Prerequisites
This lab should be done after the talk MPI Point to Point Communication II. You should complete the Basics of MPI Programming module and lab exercise before starting this tutorial.
Overview
This lab will familiarize you with the four communication modes available for point-to-point message passing in MPI (synchronous, ready, buffered, and standard).
Exercise
- Create an empty subdirectory to work in so that the files from this exercise do not get mixed up with your other files. In our example, we call this subdirectory "Lab".
H:
mkdir H:\users\your_userid\Lab
cd H:\users\your_userid\Lab
- Copy all lab files found in
- H:\VWlabs\MPI\Pt2Pt2\Lab1
to your home directory (or subdirectory) on H:, e.g.
- copy H:\VWlabs\MPI\Pt2Pt2\Lab1\* H:\Users\your_userid\Lab\
- Create and submit a two node batch script. For the remainder of this exercise, edit and compile your programs on one of the login nodes, and run them on the nodes you are allocated.
Exercise 1
C lab files:
Fortran90 lab files:
This exercise looks at one piece of information that relates to the relative performance of the four communication modes (synchronous, ready, buffered, and standard): the minimum time spent at a blocking send call. Note that this is not a measure of the time for the communication to complete, or even a measure of the total system overhead.

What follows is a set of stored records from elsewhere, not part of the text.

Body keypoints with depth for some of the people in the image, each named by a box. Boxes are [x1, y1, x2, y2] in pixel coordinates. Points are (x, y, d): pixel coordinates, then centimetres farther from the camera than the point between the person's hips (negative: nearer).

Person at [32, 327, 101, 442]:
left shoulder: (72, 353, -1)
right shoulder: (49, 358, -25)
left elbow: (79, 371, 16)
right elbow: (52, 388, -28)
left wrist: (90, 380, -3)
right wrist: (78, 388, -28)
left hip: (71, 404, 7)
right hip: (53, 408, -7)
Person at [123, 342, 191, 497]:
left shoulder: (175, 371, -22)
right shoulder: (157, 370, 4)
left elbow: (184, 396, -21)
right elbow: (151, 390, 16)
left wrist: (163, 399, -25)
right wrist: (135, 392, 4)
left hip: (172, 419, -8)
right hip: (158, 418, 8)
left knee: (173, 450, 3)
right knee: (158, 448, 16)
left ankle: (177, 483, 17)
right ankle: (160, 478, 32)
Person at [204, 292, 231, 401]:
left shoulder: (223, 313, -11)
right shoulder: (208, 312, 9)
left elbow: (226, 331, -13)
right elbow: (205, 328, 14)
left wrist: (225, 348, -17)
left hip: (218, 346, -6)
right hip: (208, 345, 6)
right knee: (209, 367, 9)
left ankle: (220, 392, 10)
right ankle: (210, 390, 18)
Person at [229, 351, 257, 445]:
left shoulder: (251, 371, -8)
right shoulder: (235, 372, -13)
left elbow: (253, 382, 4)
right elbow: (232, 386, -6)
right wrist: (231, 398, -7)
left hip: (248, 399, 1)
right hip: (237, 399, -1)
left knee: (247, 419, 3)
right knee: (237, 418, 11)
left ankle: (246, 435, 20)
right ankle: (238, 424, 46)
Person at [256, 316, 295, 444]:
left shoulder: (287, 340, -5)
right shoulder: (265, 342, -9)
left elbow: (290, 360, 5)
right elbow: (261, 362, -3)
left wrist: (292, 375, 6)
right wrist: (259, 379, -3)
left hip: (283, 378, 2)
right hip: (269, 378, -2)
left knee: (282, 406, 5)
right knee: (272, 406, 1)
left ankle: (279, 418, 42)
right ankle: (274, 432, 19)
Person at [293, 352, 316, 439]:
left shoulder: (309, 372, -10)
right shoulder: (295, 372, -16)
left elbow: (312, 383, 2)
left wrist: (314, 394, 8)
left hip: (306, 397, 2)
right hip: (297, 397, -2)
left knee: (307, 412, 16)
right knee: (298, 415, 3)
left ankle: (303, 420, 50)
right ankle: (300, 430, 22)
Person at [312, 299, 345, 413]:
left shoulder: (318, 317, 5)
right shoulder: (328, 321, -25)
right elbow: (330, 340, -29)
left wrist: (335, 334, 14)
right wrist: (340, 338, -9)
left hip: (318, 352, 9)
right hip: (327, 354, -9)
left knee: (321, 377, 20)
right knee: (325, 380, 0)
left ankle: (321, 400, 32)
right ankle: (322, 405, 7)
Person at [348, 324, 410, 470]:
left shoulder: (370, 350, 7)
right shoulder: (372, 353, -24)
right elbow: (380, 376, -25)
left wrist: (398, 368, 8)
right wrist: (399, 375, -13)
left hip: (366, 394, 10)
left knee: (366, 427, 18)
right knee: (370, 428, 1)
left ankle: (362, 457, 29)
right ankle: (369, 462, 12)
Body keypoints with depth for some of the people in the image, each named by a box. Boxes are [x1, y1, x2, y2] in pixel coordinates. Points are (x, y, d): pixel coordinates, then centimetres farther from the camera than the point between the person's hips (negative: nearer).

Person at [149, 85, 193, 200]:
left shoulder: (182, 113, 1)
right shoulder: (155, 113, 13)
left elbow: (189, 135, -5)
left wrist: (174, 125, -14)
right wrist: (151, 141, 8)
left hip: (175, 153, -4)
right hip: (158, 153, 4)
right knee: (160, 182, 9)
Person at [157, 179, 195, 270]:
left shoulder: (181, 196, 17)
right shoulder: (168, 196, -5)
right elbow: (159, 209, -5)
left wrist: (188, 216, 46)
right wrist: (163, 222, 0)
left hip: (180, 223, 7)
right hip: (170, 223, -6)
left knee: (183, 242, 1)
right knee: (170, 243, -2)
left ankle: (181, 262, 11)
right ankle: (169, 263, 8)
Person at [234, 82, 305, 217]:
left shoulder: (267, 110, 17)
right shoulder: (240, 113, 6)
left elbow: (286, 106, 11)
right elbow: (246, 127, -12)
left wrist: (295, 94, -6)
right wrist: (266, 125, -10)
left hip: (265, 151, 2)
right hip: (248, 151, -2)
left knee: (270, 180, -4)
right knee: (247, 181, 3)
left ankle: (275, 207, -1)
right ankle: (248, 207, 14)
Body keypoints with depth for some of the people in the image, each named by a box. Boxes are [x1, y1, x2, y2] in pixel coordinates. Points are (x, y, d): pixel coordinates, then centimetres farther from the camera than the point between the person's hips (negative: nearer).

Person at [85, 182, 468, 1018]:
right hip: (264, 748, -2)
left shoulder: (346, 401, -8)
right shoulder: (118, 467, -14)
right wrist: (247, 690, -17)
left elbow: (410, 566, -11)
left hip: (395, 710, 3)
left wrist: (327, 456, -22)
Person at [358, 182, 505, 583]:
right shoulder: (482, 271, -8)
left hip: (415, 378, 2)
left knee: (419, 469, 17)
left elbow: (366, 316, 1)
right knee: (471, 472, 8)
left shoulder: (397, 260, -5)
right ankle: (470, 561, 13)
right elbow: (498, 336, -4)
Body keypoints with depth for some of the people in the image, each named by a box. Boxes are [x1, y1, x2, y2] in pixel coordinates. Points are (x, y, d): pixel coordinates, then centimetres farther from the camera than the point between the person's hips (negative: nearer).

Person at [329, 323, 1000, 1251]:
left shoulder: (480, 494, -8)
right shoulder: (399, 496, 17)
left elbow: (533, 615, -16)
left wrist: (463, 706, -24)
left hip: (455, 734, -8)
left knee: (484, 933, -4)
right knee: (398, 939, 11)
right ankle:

The blocksends program reports the elapsed (wallclock) time spent at blocking send calls for the four communication modes. All receives are posted before any messages are sent. Different relative timings might be obtained if receives are not posted first.
- Read through the program and observe the similarity in syntax between the send calls, the extra steps needed to set up a buffered send, and the use of non-blocking receives.
- Compile the program using one of the Makefiles:
- For C: nmake /f cbrcv.mak blocksends.exe
- For Fortran: nmake /f fbrcv.mak blocksends.exe
- Run the program on 2 processors using different message lengths. The commands are:
- mpirun -np 2 blocksends.exe message_length_in_number_of_floats(reals)
Note the time spent at the blocking send for the different communication modes. You may need to do several runs to get a representative timing.
Exercise 2
C lab files:
Fortran lab files:
This exercise demonstrates that replacement of a blocking receive with a non-blocking receive can reduce the synchronization overhead for a corresponding standard blocking send, for message sizes greater than 8KB (default buffer size for VIA communications).
brecv.exe is a very bogus program in which task 0 does a blocking send, and task 1 sleeps for ten seconds before executing a blocking receive. The sleep call is intended to simulate time spent in useful computation.
Both the C and Fortran programs call the new_sleep() function to simulate some computations.
- Compile the brecv.exe program.
for C Language :
- nmake /f cbrcv.mak brecv.exe
or for F90 :
- nmake /f fbrcv.mak brecv.exe
Specify that two nodes will be used, and run the program. It will report the time spent by task 0 on the blocking send.
- Edit brecv.c (or brecv.f90) to replace the blocking receive with an MPI_Wait call. Post a non-blocking receive before the sleep. Compile and run the code.
- Compile the new program (nbrecv.exe):
for C Language :
- nmake /f cbrcv.mak nbrecv.exe
or for F90 :
- nmake /f fbrcv.mak nbrecv.exe
Specify that two nodes will be used, and run the program. It will report the time spent by task 0 on the non-blocking send.
- Analyze the big difference between brecv.exe and nbrecv.exe when specifying a value within vs above the VIA buffer limit. (2048*4 Bytes - default VIA buffer):
- mpirun -np 2 brecv.exe 2048
- mpirun -np 2 brecv.exe 2049
- mpirun -np 2 nbrecv.exe 2048
- mpirun -np 2 nbrecv.exe 2049
Solution
Cleanup
When you are done running programs, delete your subfolder on the T: drives. From a login node, return the nodes to the pool using the ccrm command. You may also wish to delete any files you copied into your \Lab\ folder on H:.